§ **Work to do**
Reproduce every row below with "Page size" substituted by "Canvas size", keeping everything else unchanged and omitting the pictures.

* Begin *

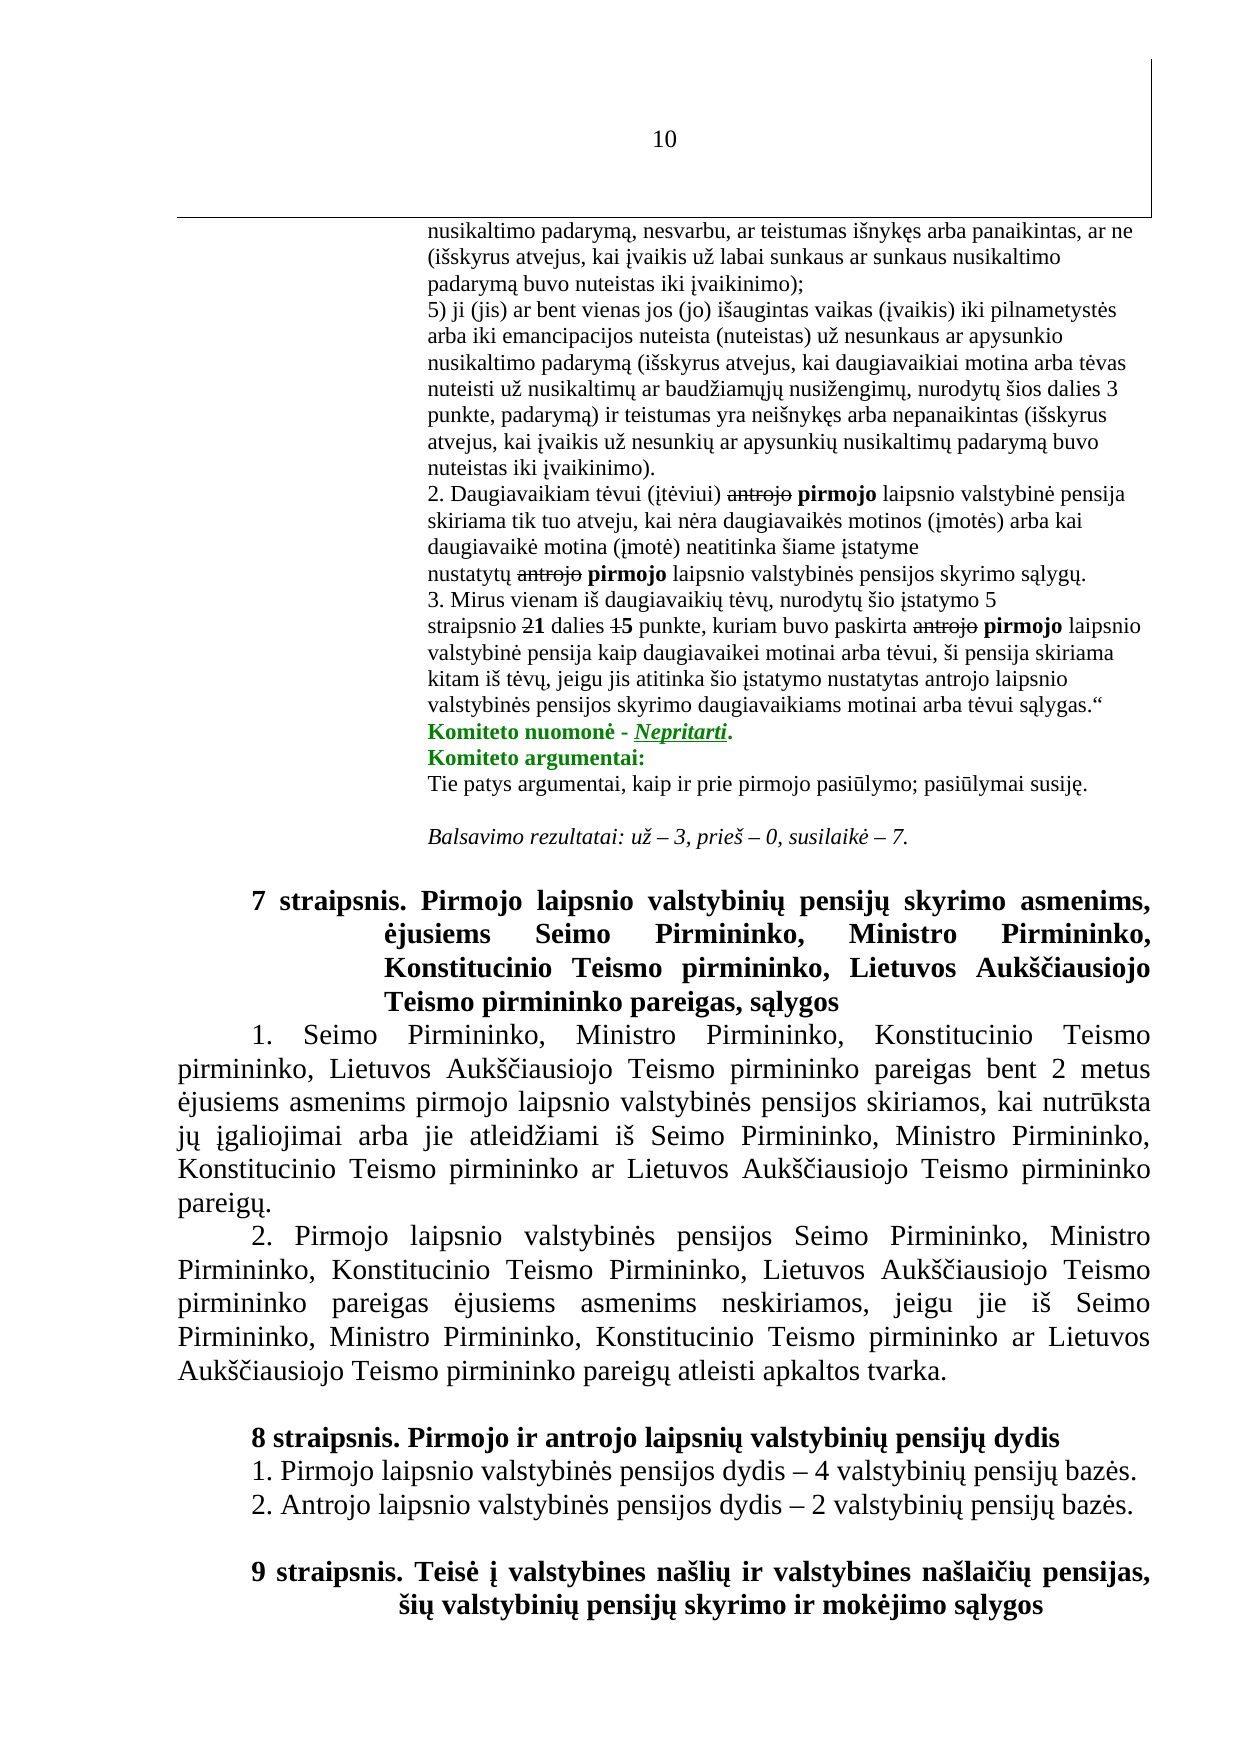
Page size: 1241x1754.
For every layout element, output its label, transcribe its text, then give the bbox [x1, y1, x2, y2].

text Komiteto nuomonė - Nepritarti. [427, 718, 1152, 744]
text 9 straipsnis. Teisė į valstybines našlių ir valstybines našlaičių pensijas, šių valstybinių pensijų skyrimo ir mokėjimo sąlygos [251, 1554, 1152, 1621]
text 1. Seimo Pirmininko, Ministro Pirmininko, Konstitucinio Teismo pirmininko, Lietuvos Aukščiausiojo Teismo pirmininko pareigas bent 2 metus ėjusiems asmenims pirmojo laipsnio valstybinės pensijos skiriamos, kai nutrūksta jų įgaliojimai arba jie atleidžiami iš Seimo Pirmininko, Ministro Pirmininko, Konstitucinio Teismo pirmininko ar Lietuvos Aukščiausiojo Teismo pirmininko pareigų. [177, 1017, 1152, 1218]
text 2. Antrojo laipsnio valstybinės pensijos dydis – 2 valstybinių pensijų bazės. [177, 1487, 1152, 1520]
text 2. Daugiavaikiam tėvui (įtėviui) antrojo pirmojo laipsnio valstybinė pensija skiriama tik tuo atveju, kai nėra daugiavaikės motinos (įmotės) arba kai daugiavaikė motina (įmotė) neatitinka šiame įstatyme nustatytų antrojo pirmojo laipsnio valstybinės pensijos skyrimo sąlygų. [427, 481, 1152, 586]
text 7 straipsnis. Pirmojo laipsnio valstybinių pensijų skyrimo asmenims, ėjusiems Seimo Pirmininko, Ministro Pirmininko, Konstitucinio Teismo pirmininko, Lietuvos Aukščiausiojo Teismo pirmininko pareigas, sąlygos [251, 883, 1152, 1017]
text 1. Pirmojo laipsnio valstybinės pensijos dydis – 4 valstybinių pensijų bazės. [177, 1453, 1152, 1487]
text Balsavimo rezultatai: už – 3, prieš – 0, susilaikė – 7. [427, 823, 1152, 849]
text 3. Mirus vienam iš daugiavaikių tėvų, nurodytų šio įstatymo 5 straipsnio 21 dalies 15 punkte, kuriam buvo paskirta antrojo pirmojo laipsnio valstybinė pensija kaip daugiavaikei motinai arba tėvui, ši pensija skiriama kitam iš tėvų, jeigu jis atitinka šio įstatymo nustatytas antrojo laipsnio valstybinės pensijos skyrimo daugiavaikiams motinai arba tėvui sąlygas.“ [427, 586, 1152, 718]
text 2. Pirmojo laipsnio valstybinės pensijos Seimo Pirmininko, Ministro Pirmininko, Konstitucinio Teismo Pirmininko, Lietuvos Aukščiausiojo Teismo pirmininko pareigas ėjusiems asmenims neskiriamos, jeigu jie iš Seimo Pirmininko, Ministro Pirmininko, Konstitucinio Teismo pirmininko ar Lietuvos Aukščiausiojo Teismo pirmininko pareigų atleisti apkaltos tvarka. [177, 1218, 1152, 1386]
text nusikaltimo padarymą, nesvarbu, ar teistumas išnykęs arba panaikintas, ar ne (išskyrus atvejus, kai įvaikis už labai sunkaus ar sunkaus nusikaltimo padarymą buvo nuteistas iki įvaikinimo); [427, 217, 1152, 296]
text 5) ji (jis) ar bent vienas jos (jo) išaugintas vaikas (įvaikis) iki pilnametystės arba iki emancipacijos nuteista (nuteistas) už nesunkaus ar apysunkio nusikaltimo padarymą (išskyrus atvejus, kai daugiavaikiai motina arba tėvas nuteisti už nusikaltimų ar baudžiamųjų nusižengimų, nurodytų šios dalies 3 punkte, padarymą) ir teistumas yra neišnykęs arba nepanaikintas (išskyrus atvejus, kai įvaikis už nesunkių ar apysunkių nusikaltimų padarymą buvo nuteistas iki įvaikinimo). [427, 296, 1152, 481]
text Komiteto argumentai: [427, 744, 1152, 770]
text 8 straipsnis. Pirmojo ir antrojo laipsnių valstybinių pensijų dydis [251, 1420, 1152, 1453]
text Tie patys argumentai, kaip ir prie pirmojo pasiūlymo; pasiūlymai susiję. [427, 770, 1152, 797]
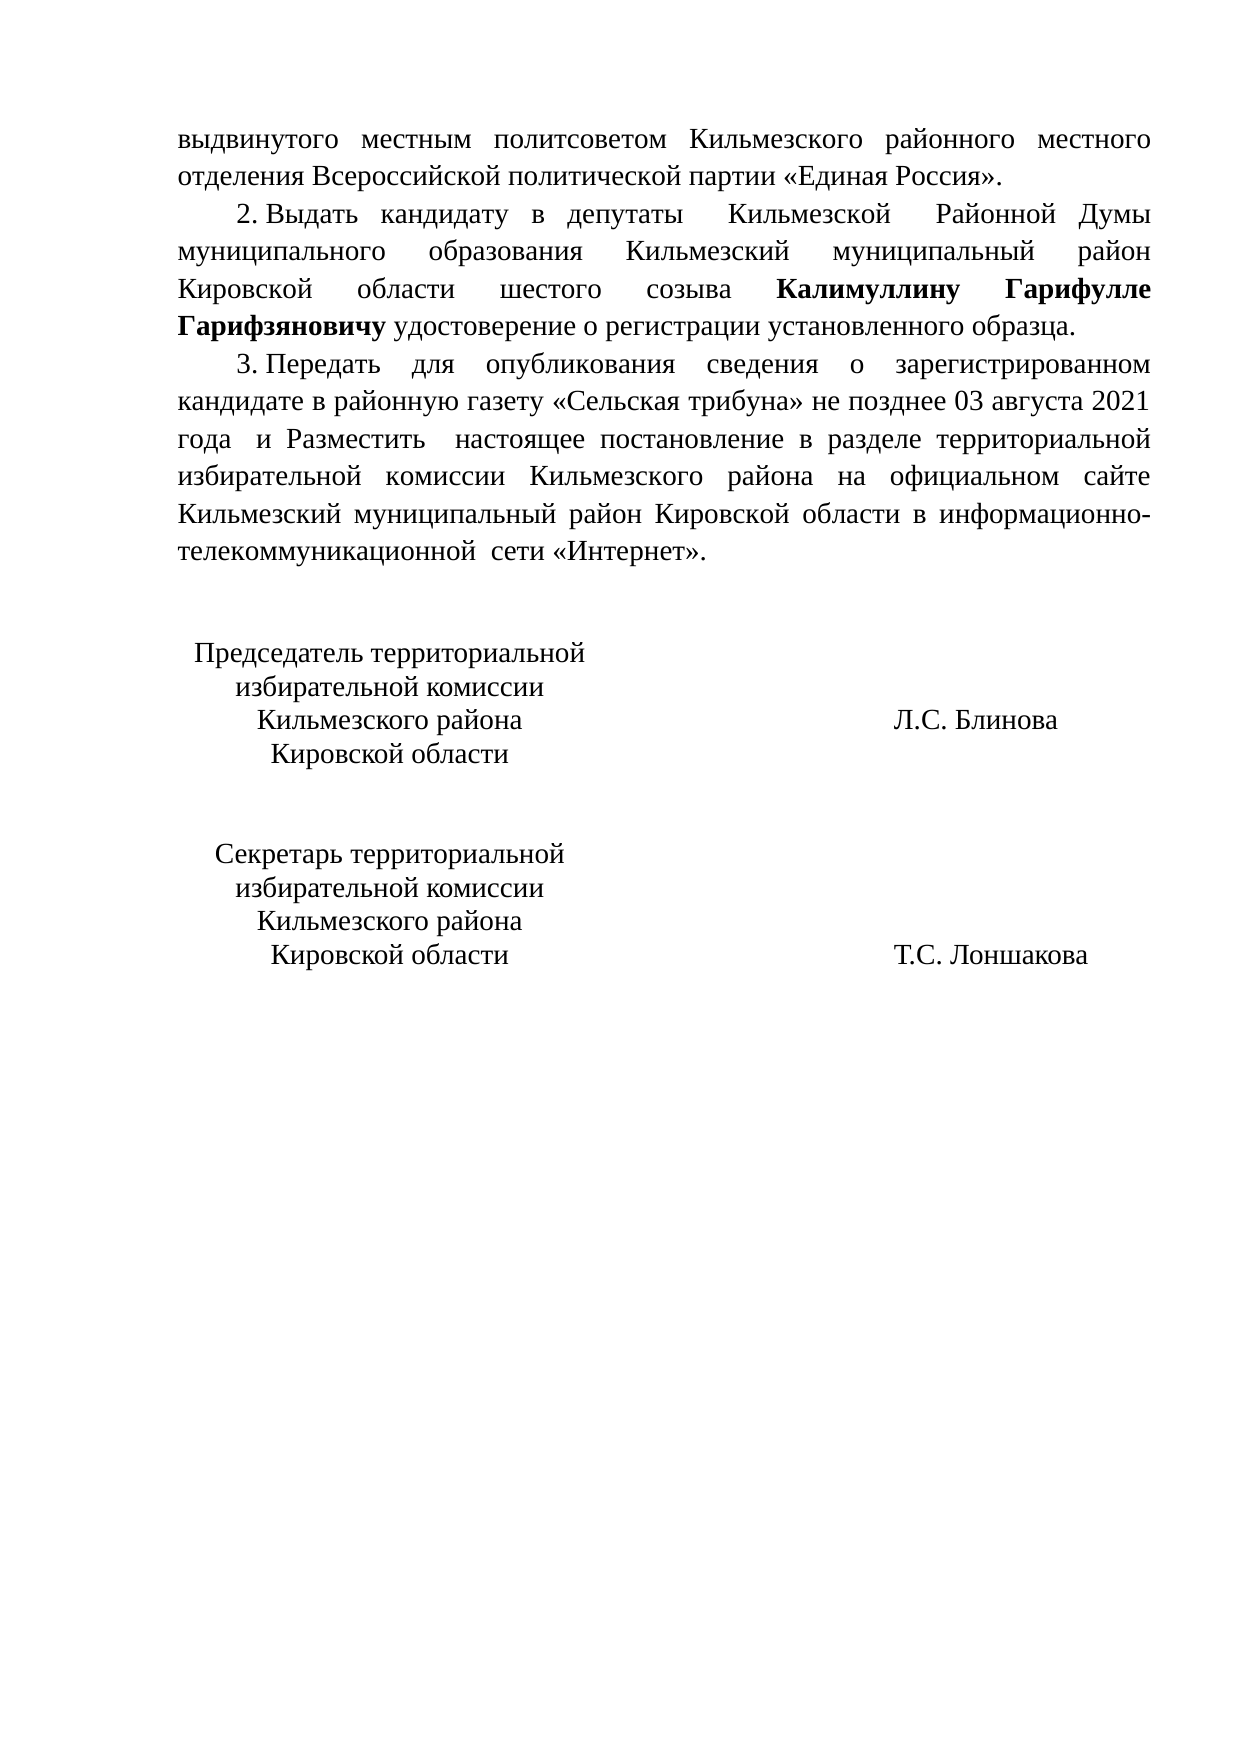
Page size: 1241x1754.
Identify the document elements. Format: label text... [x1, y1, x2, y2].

table_header ­­­­­­­­­­­­­­­ [602, 602, 882, 769]
table_header Председатель территориальной избирательной комиссии Кильмезского района Кировской области [177, 602, 602, 769]
text 2. Выдать кандидату в депутаты Кильмезской Районной Думы муниципального образования Кильмезский муниципальный район Кировской области шестого созыва Калимуллину Гарифулле Гарифзяновичу удостоверение о регистрации установленного образца. [177, 193, 1152, 343]
table_cell [602, 769, 882, 836]
table_cell Секретарь территориальной избирательной комиссии Кильмезского района Кировской области [177, 836, 602, 971]
text 3. Передать для опубликования сведения о зарегистрированном кандидате в районную газету «Сельская трибуна» не позднее 03 августа 2021 года и Разместить настоящее постановление в разделе территориальной избирательной комиссии Кильмезского района на официальном сайте Кильмезский муниципальный район Кировской области в информационно-телекоммуникационной сети «Интернет». [177, 343, 1152, 568]
table_cell [602, 836, 882, 971]
table_cell Т.С. Лоншакова [883, 836, 1240, 971]
table_cell [177, 769, 602, 836]
table_cell [883, 769, 1240, 836]
table_header Л.С. Блинова [883, 602, 1240, 769]
text выдвинутого местным политсоветом Кильмезского районного местного отделения Всероссийской политической партии «Единая Россия». [177, 118, 1152, 193]
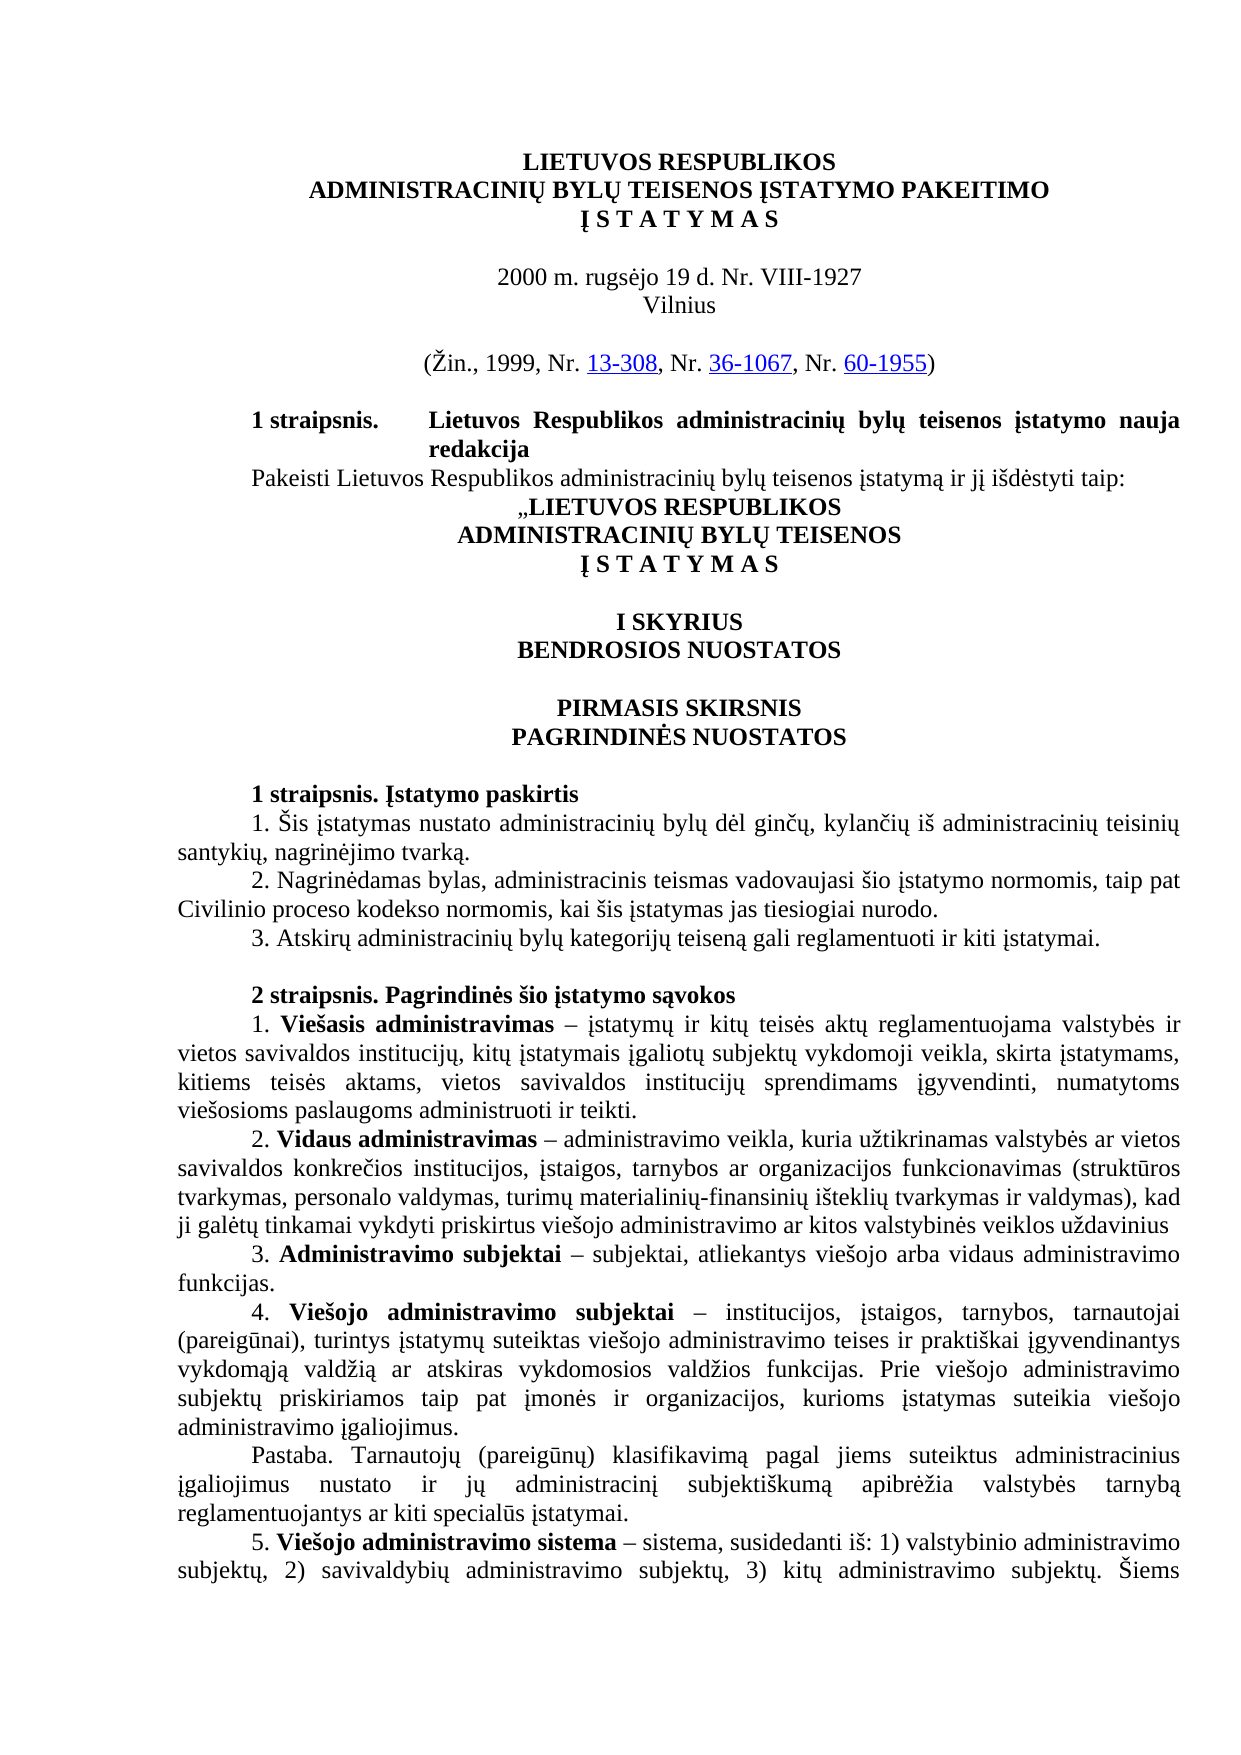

* End *

§ **Solution to this exercise**
Canvas size: 1241x1754.
For every layout element, output its label, transcribe its text, then give the bbox [x1, y1, x2, y2].

text Komiteto nuomonė - Nepritarti. [427, 718, 1152, 744]
text 9 straipsnis. Teisė į valstybines našlių ir valstybines našlaičių pensijas, šių valstybinių pensijų skyrimo ir mokėjimo sąlygos [251, 1554, 1152, 1621]
text 1. Seimo Pirmininko, Ministro Pirmininko, Konstitucinio Teismo pirmininko, Lietuvos Aukščiausiojo Teismo pirmininko pareigas bent 2 metus ėjusiems asmenims pirmojo laipsnio valstybinės pensijos skiriamos, kai nutrūksta jų įgaliojimai arba jie atleidžiami iš Seimo Pirmininko, Ministro Pirmininko, Konstitucinio Teismo pirmininko ar Lietuvos Aukščiausiojo Teismo pirmininko pareigų. [177, 1017, 1152, 1218]
text 2. Antrojo laipsnio valstybinės pensijos dydis – 2 valstybinių pensijų bazės. [177, 1487, 1152, 1520]
text 2. Daugiavaikiam tėvui (įtėviui) antrojo pirmojo laipsnio valstybinė pensija skiriama tik tuo atveju, kai nėra daugiavaikės motinos (įmotės) arba kai daugiavaikė motina (įmotė) neatitinka šiame įstatyme nustatytų antrojo pirmojo laipsnio valstybinės pensijos skyrimo sąlygų. [427, 481, 1152, 586]
text 7 straipsnis. Pirmojo laipsnio valstybinių pensijų skyrimo asmenims, ėjusiems Seimo Pirmininko, Ministro Pirmininko, Konstitucinio Teismo pirmininko, Lietuvos Aukščiausiojo Teismo pirmininko pareigas, sąlygos [251, 883, 1152, 1017]
text 1. Pirmojo laipsnio valstybinės pensijos dydis – 4 valstybinių pensijų bazės. [177, 1453, 1152, 1487]
text Balsavimo rezultatai: už – 3, prieš – 0, susilaikė – 7. [427, 823, 1152, 849]
text 3. Mirus vienam iš daugiavaikių tėvų, nurodytų šio įstatymo 5 straipsnio 21 dalies 15 punkte, kuriam buvo paskirta antrojo pirmojo laipsnio valstybinė pensija kaip daugiavaikei motinai arba tėvui, ši pensija skiriama kitam iš tėvų, jeigu jis atitinka šio įstatymo nustatytas antrojo laipsnio valstybinės pensijos skyrimo daugiavaikiams motinai arba tėvui sąlygas.“ [427, 586, 1152, 718]
text 2. Pirmojo laipsnio valstybinės pensijos Seimo Pirmininko, Ministro Pirmininko, Konstitucinio Teismo Pirmininko, Lietuvos Aukščiausiojo Teismo pirmininko pareigas ėjusiems asmenims neskiriamos, jeigu jie iš Seimo Pirmininko, Ministro Pirmininko, Konstitucinio Teismo pirmininko ar Lietuvos Aukščiausiojo Teismo pirmininko pareigų atleisti apkaltos tvarka. [177, 1218, 1152, 1386]
text nusikaltimo padarymą, nesvarbu, ar teistumas išnykęs arba panaikintas, ar ne (išskyrus atvejus, kai įvaikis už labai sunkaus ar sunkaus nusikaltimo padarymą buvo nuteistas iki įvaikinimo); [427, 217, 1152, 296]
text 5) ji (jis) ar bent vienas jos (jo) išaugintas vaikas (įvaikis) iki pilnametystės arba iki emancipacijos nuteista (nuteistas) už nesunkaus ar apysunkio nusikaltimo padarymą (išskyrus atvejus, kai daugiavaikiai motina arba tėvas nuteisti už nusikaltimų ar baudžiamųjų nusižengimų, nurodytų šios dalies 3 punkte, padarymą) ir teistumas yra neišnykęs arba nepanaikintas (išskyrus atvejus, kai įvaikis už nesunkių ar apysunkių nusikaltimų padarymą buvo nuteistas iki įvaikinimo). [427, 296, 1152, 481]
text Komiteto argumentai: [427, 744, 1152, 770]
text 8 straipsnis. Pirmojo ir antrojo laipsnių valstybinių pensijų dydis [251, 1420, 1152, 1453]
text Tie patys argumentai, kaip ir prie pirmojo pasiūlymo; pasiūlymai susiję. [427, 770, 1152, 797]
Canvas size: 1241x1754.
Identify the document elements. Format: label text... [x1, y1, x2, y2].

table_header ­­­­­­­­­­­­­­­ [602, 602, 882, 769]
table_header Председатель территориальной избирательной комиссии Кильмезского района Кировской области [177, 602, 602, 769]
text 2. Выдать кандидату в депутаты Кильмезской Районной Думы муниципального образования Кильмезский муниципальный район Кировской области шестого созыва Калимуллину Гарифулле Гарифзяновичу удостоверение о регистрации установленного образца. [177, 193, 1152, 343]
table_cell [602, 769, 882, 836]
table_cell Секретарь территориальной избирательной комиссии Кильмезского района Кировской области [177, 836, 602, 971]
text 3. Передать для опубликования сведения о зарегистрированном кандидате в районную газету «Сельская трибуна» не позднее 03 августа 2021 года и Разместить настоящее постановление в разделе территориальной избирательной комиссии Кильмезского района на официальном сайте Кильмезский муниципальный район Кировской области в информационно-телекоммуникационной сети «Интернет». [177, 343, 1152, 568]
table_cell [602, 836, 882, 971]
table_cell Т.С. Лоншакова [883, 836, 1240, 971]
table_cell [177, 769, 602, 836]
table_cell [883, 769, 1240, 836]
table_header Л.С. Блинова [883, 602, 1240, 769]
text выдвинутого местным политсоветом Кильмезского районного местного отделения Всероссийской политической партии «Единая Россия». [177, 118, 1152, 193]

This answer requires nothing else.